壁が多くなる分、建築コストは多くなりますし、メンテナンスコストも余計にかかります。また、中庭には雨が降りますから、排水計画もしっかりと施す必要があります。最近はゲリラ豪雨も多いので、「想定以上の雨が降って排水が間に合わない」というようなことにならないよう、対策が必要です。

居住空間が狭くなる

中庭分だけ、当然、居住空間が狭くなります。しかし、中庭を狭くしすぎると、楽しみ方に制約が出るだけでなく、光や風の取り込みにも悪影響を及ぼします。そのあたりのバランスは、建築会社と十分に話し合いましょう。
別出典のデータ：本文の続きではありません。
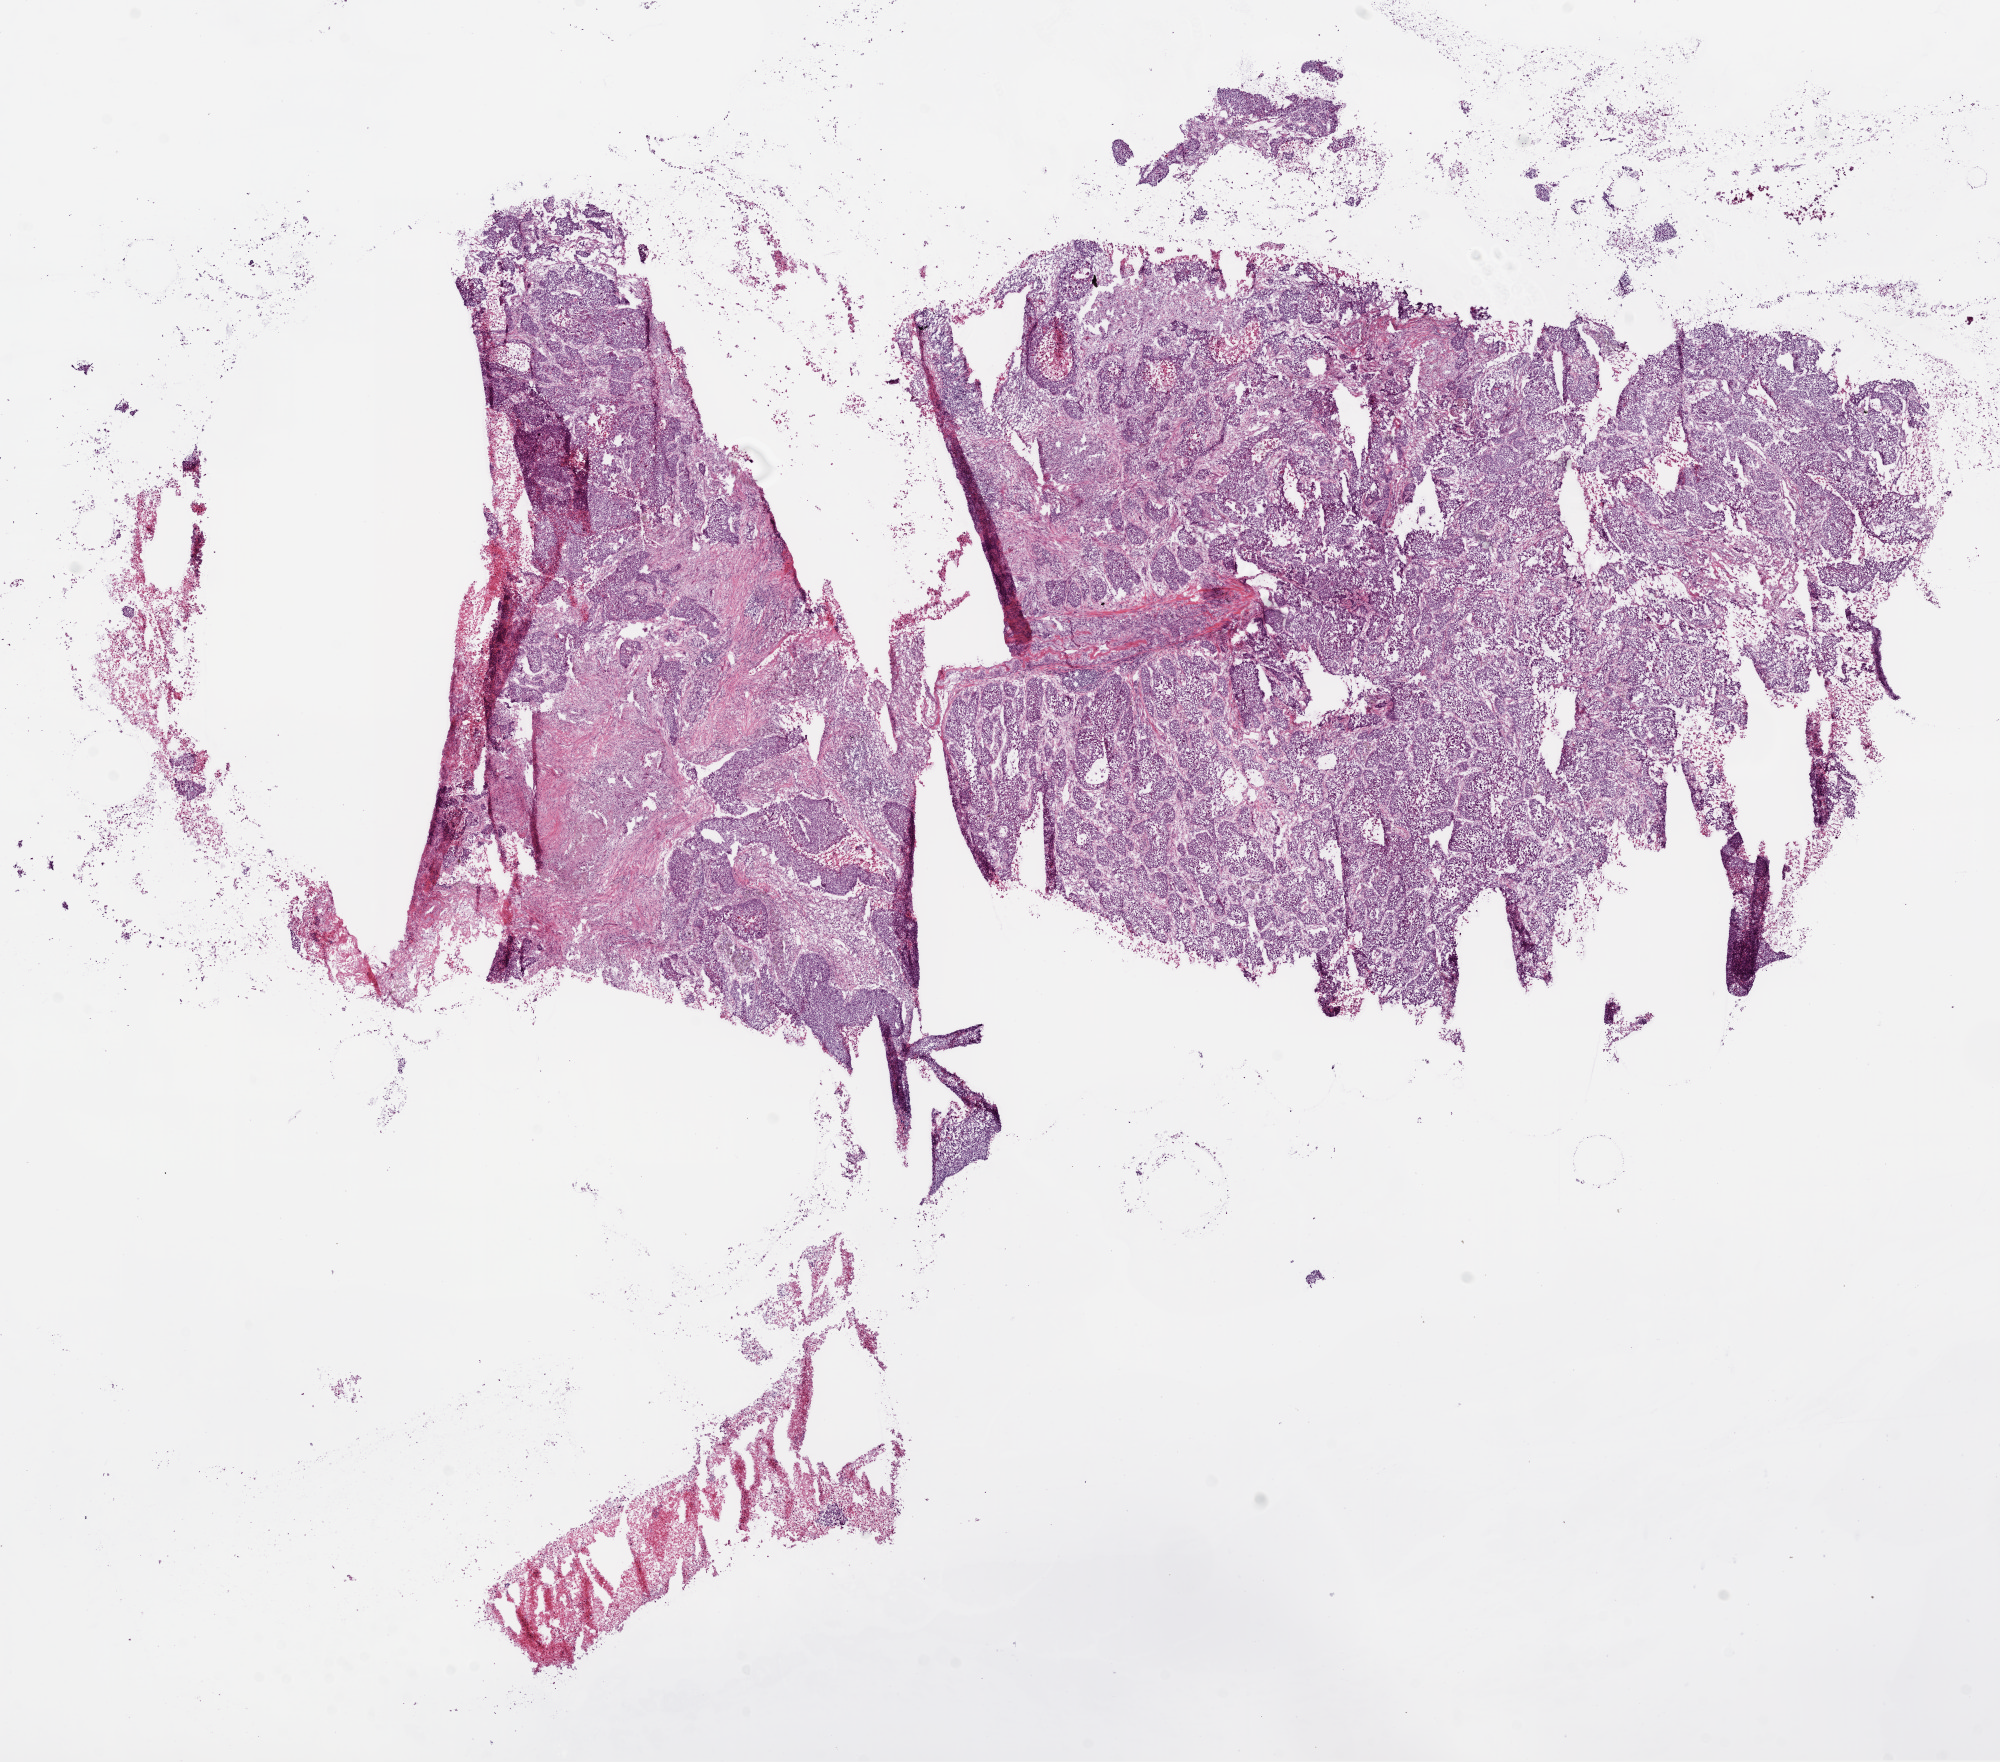
Digitized H&E tissue section (whole slide) — low-resolution overview of the scanned area, about 16.0 x 14.1 mm, frozen section from the bottom of the tissue portion, sample: primary tumour, lung. Female patient; age at initial diagnosis 73 years. Slide review estimates, as recorded: tumour cells 75%, tumour nuclei 80%, normal cells 0%, stromal cells 15%, necrosis 10%.
Laterality: left. AJCC pathologic stage: IIB (6th edition). Pathologic diagnosis: Basaloid squamous cell carcinoma (upper lobe, lung).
中庭に面した間口が広くなるため、外気の影響を受けやすい

自然光や開放感を手にするために、中庭に面した窓は大きく取ることになりますが、そうなると間口が広がるため、外気の影響を受けやすくなります。断熱性や気密性といった住宅性能・窓性能が求められますし(コスト増)、対応しないと夏は暑く、冬は寒い家になる可能性があります。

外からの視線が届かない分、防犯面に気を遣う

先ほど、防犯面においてメリットがあると述べましたが、逆に外からの視線がない分、万が一、不幸にも侵入された場合、ご近所や通行人から発見されにくくなるというデメリットもあります。


まとめ

いかがでしたか? デメリットも無いわけではありませんが、コートハウスは特に狭い敷地を有効活用し、快適な暮らしを送りたいと願う方には魅力的なプランです。

京都の町屋には、通り庭や光庭というものがあり、そこから光や風を取り込み、景色を楽しみます。狭い間口であっても、とても快適で開放的に感じさせる手法は、実は日本では古来より用いられてきたものなのです。

ぜひ上記記事を参考に、空間を巧みに利用し、明るく伸びやかで風通しがよく、暮らしに楽しみ方をプラスしてくれる住まいである「コートハウス」を検討してみてください。